# Rear Fan Failure



## Larkina (Jan 2, 2006)

I have a Dell Xps/410 computer running Windows Vista Home Premium 32bit, Intel Q6600 2.4GHz. processor, Ati X1300 256mb video card, WD 250Gb Hard drive. I keep getting a message saying Rear Fan Failure on every bootup. I'm concerned that maybe my system isn't cooling down adequately. I would guess that this alert is referring to my CPU cooling unit fan which at the present is running whereas it use to be a great deal quieter. Is it not running at the correct RPMs or what? If I keep running my computer as is will it damage the system's motherboard or other parts? I don't understand what fan it's referring to. The only fans I have in the back is located in the PSU. Could someone please help me to understand whats going on here. Thank you in advance.


----------



## Hughv (Jul 22, 2006)

"Rear Fan" probably refers to pin 16 in this diagram:
http://support.dell.com/support/edocs/systems/xps410/en/SM_EN/techov.htm#wp1053345


----------



## win2kpro (Jul 19, 2005)

Scroll to near the bottom of the page and see if you have a card fan as described under card fan. If you have a card fan see if it is operating. If you have a card fan and it has failed it will make the processor fan run faster to provide chassis cooling.

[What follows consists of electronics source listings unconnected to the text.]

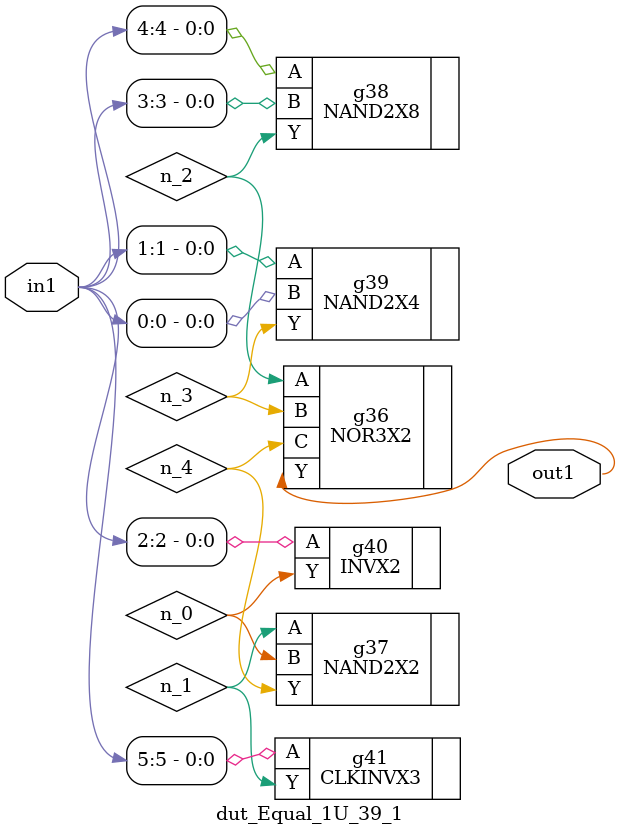
<source format=v>
`timescale 1ps / 1ps


module dut_Equal_1U_39_1(in1, out1);
  input [5:0] in1;
  output out1;
  wire [5:0] in1;
  wire out1;
  wire n_0, n_1, n_2, n_3, n_4;
  NOR3X2 g36(.A (n_2), .B (n_3), .C (n_4), .Y (out1));
  NAND2X2 g37(.A (n_1), .B (n_0), .Y (n_4));
  NAND2X4 g39(.A (in1[1]), .B (in1[0]), .Y (n_3));
  NAND2X8 g38(.A (in1[4]), .B (in1[3]), .Y (n_2));
  CLKINVX3 g41(.A (in1[5]), .Y (n_1));
  INVX2 g40(.A (in1[2]), .Y (n_0));
endmodule



</source>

http://support.dell.com/support/edocs/systems/xps410/en/SM_EN/parts.htm#wp1474798


----------



## Larkina (Jan 2, 2006)

I was running a video card with the six pin connectors as you have kindly pointed out but since I've reinstalled the original video card that came with my computer but I keep getting the Rear Fan Failure alert and to press F1 to continue. It seems to me that after uninstalling the video card with the faulty fan the alert should have stopped and the computer should have returned to its normal operational mode. Is it that the six pin video card may have damaged my system? And thank you win2kpro and Hughv. I believe that since installing the new Intel Q6600 processor and changing from a fanned video card to a regular unfanned video card my cpu processor fan is compensating for the extra heat being produced by the Quad processor. I believe this is what you'll was trying to explain to me earlier. The only thing I don't like is the noisey computer fan opposed to the video card that had its own fan.


----------



## Hughv (Jul 22, 2006)

Check to see if you've accidentally dislodged the cable


----------



## Larkina (Jan 2, 2006)

If I can explain this correctly Hughv, what I've done was downgraded more or less to a lower end video card from the one that I previously had. I was using a Nvidia 8600GTS 256MB card that did have the six pin connector that I did have connected but after receiving the Rear Fan Failure message I figured I should reinstalled my old video card seeing how the 8600GTS wasn't working. The old video card which is an Ati X1300 256MB card doesn't have the six pin connection so I just left cable unplugged. Didn't have anything to plug into. So yes you are correct. By doing what I did could it have confused the thermal sensors somehow and if so how would I go about resetting them or correcting the problem if it can be corrected. The Ati X1300 video card doesn't have a fan it only uses a heatsink to dissipate heat.


----------



## Hughv (Jul 22, 2006)

See if you can disable this fan in the BIOS.


----------



## Larkina (Jan 2, 2006)

I checked and could not find a way to shut the fan down. There is no options for the fan that I could see in the BIOS settings at all. The only option that comes close to my situation is changing the video card from PEG to PCI. I really do appreciate the help you've given me this far. I'm simply tired of listening to this fan.


----------